Page images and extracted text
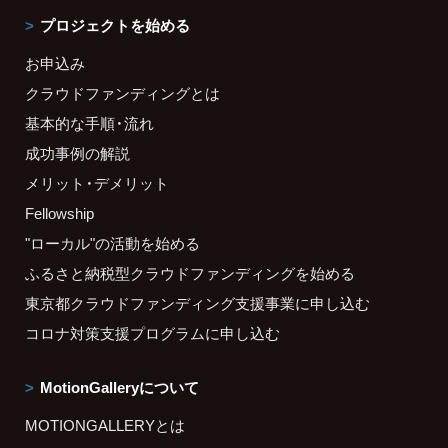
プロジェクトを始める
お申込み
クラウドファンディングとは
基本的な手順・流れ
成功事例の解説
メリット・デメリット
Fellowship
"ローカル"の活動を始める
ふるさと納税型クラウドファンディングを始める
東京都クラウドファンディング支援事業に申し込む
コロナ対策支援プログラムに申し込む
MotionGalleryについて
MOTIONGALLERYとは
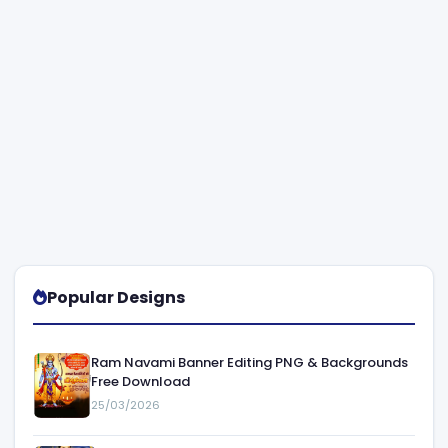
Popular Designs
Ram Navami Banner Editing PNG & Backgrounds
Free Download
25/03/2026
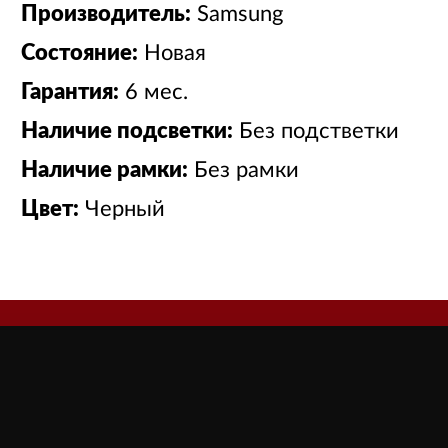
Производитель:
Samsung
Состояние:
Новая
Гарантия:
6 мес.
Наличие подсветки:
Без подстветки
Наличие рамки:
Без рамки
Цвет:
Черный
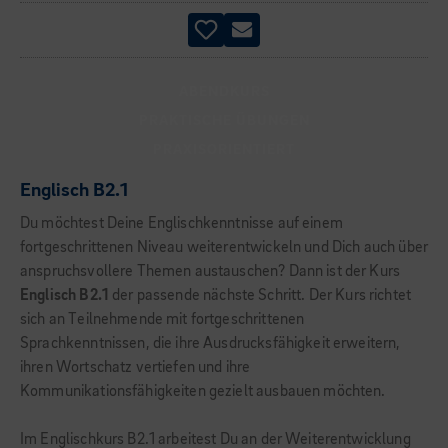
ABENDKURS
PRAKTISCHE ÜBUNGEN
PRAXISORIENTIERT
Englisch B2.1
Du möchtest Deine Englischkenntnisse auf einem
fortgeschrittenen Niveau weiterentwickeln und Dich auch über
anspruchsvollere Themen austauschen? Dann ist der Kurs
Englisch B2.1
der passende nächste Schritt. Der Kurs richtet
sich an Teilnehmende mit fortgeschrittenen
Sprachkenntnissen, die ihre Ausdrucksfähigkeit erweitern,
ihren Wortschatz vertiefen und ihre
Kommunikationsfähigkeiten gezielt ausbauen möchten.
Im Englischkurs B2.1 arbeitest Du an der Weiterentwicklung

WRITTEN TASK:
Locate every line above that contains the string "fortgeschrittenen", treating uppercase and lowercase as different, and copy each one.

SOLUTION FOR THIS TASK:
fortgeschrittenen Niveau weiterentwickeln und Dich auch über
sich an Teilnehmende mit fortgeschrittenen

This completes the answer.